Further, the Hon'ble Apex Court in case of Rani Dudeja v. State of Haryana, reported in (2017) 13 SCC 555 has held that:
"3. We are afraid, the stand taken by the High Court cannot be appreciated. The petition was for anticipatory bail and the one which had been filed earlier might have been withdrawn in a given situation, without inviting the Court to consider the same on merits. On change of circumstances, when another application under Section 438 CrPC was filed, the High Court should have considered the same on merits. The principle of res judicata could not have operated in an application for bail.
4. The order dated 7-3-20171 is set aside. Crl. Misc. No. M-7712 of 2017(O&M) will stand revived before the High Court. The matter be posted before the appropriate court on 3-4-2017 for consideration, in accordance with law."
The Hon'ble Apex Court in its recent judgment dated 28.01.2021, passed in case of G.R. Ananda Babu Vs. State of Tamil Nadu & Anr. [SLP (Crl.) No. 213 of 2021] has observed that:
"As a matter of fact, successive anticipatory bail applications ought not to be entertained and more so, when the case diary and the status report, clearly indicated that the accused (respondent No. 2) is absconding and not cooperating with the investigation. The specious reason of change in circumstances cannot be invoked for successive anticipatory bail applications, once it is rejected by a speaking order and that too by the same Judge."

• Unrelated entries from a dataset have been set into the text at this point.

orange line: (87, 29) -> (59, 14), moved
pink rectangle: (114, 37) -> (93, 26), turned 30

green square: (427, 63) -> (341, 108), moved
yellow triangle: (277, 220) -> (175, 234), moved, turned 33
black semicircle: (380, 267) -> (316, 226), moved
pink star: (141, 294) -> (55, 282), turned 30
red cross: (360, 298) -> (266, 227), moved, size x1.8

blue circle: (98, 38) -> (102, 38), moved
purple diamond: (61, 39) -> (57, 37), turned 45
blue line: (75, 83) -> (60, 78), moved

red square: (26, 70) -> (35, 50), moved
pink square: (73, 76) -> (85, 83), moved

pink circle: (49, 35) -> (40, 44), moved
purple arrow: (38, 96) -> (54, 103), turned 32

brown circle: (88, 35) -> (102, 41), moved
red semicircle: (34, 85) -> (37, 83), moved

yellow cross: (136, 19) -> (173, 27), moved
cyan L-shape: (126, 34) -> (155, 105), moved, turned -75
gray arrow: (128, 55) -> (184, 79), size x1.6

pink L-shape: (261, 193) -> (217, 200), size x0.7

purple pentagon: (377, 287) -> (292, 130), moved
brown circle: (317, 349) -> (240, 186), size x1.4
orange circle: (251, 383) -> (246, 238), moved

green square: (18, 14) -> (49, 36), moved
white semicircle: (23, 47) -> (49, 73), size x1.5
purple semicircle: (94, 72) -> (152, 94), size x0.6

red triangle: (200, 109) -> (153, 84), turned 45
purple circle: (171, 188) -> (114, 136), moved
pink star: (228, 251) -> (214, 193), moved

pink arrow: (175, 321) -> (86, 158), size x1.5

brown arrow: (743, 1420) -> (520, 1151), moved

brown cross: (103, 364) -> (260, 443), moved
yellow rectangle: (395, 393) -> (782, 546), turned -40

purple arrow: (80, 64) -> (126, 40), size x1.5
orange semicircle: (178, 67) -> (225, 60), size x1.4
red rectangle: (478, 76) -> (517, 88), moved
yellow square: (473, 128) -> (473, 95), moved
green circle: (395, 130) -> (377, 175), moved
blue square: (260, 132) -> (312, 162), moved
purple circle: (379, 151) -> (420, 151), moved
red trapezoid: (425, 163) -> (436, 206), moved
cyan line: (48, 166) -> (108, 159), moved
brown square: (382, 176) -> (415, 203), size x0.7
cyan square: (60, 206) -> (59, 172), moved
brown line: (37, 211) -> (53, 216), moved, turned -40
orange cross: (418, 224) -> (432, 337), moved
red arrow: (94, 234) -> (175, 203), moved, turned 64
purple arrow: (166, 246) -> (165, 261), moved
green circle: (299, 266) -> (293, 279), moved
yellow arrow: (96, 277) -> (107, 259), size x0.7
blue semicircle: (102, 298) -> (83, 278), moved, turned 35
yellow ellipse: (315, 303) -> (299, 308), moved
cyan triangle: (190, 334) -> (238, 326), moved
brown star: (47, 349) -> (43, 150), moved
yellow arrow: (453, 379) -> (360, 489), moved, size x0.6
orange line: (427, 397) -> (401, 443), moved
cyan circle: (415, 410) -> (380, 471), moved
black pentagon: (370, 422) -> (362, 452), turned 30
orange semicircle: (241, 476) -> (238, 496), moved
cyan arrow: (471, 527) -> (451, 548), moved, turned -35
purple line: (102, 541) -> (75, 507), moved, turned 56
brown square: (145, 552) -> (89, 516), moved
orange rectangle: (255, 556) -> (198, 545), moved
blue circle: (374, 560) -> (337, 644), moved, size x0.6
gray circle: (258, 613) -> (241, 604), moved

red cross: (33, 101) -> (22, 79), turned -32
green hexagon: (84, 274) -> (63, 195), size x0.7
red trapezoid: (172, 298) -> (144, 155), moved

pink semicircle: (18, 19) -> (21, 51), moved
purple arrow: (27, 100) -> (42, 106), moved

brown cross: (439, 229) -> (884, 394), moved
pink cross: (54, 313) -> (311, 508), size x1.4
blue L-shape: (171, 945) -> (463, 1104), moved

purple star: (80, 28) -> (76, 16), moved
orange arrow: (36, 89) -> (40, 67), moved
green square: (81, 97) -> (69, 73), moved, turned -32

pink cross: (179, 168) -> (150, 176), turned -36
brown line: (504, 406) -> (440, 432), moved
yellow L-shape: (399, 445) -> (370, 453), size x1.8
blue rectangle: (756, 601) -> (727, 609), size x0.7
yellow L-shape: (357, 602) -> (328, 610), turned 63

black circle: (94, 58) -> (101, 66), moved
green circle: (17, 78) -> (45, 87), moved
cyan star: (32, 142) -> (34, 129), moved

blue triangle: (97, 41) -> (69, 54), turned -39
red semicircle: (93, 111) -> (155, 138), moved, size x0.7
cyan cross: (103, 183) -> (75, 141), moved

Upon going through the aforesaid judgments it appears that the Court has to decide the matter strictly in accordance with law. The same cannot be overshadowed by the equity. In the facts and circumstances of the case, no liberal view can be taken and it is obligatory on the part of the Court to decide the matter in accordance with law. If the law is in favour of the appellant, it was obliged to make an order in favour of the appellant. Consideration of equity cannot prevail and no order can be passed contrary to the law.
I do not find any infirmity in the order refusing anticipatory bail under Section 438 Cr.P.C. and also in view of the fact that earlier this Court had rejected the prayer of the petitioner for grant of anticipatory bail on merits and as such, the same could not be interfered with only on the ground that a Co- ordinate Bench has enlarged the other co-accused person on anticipatory bail subsequently, as the rejection order dated 17.09.2020, passed by this Court was not brought to the notice of Co-ordinate Bench which has granted anticipatory bail to the co-accused vide order dated 30.09.2020.
Considering the aforesaid facts and circumstance, this Court does not find it a fit case to grant anticipatory bail to the petitioner.
Accordingly, the prayer for grant of anticipatory bail to the petitioner stands rejected.
However, if the petitioner surrenders before the Court of Justice for grant of regular bail, the same shall be considered on the same day, on its own merits, in accordance with law, without being prejudiced by the order passed by this Court.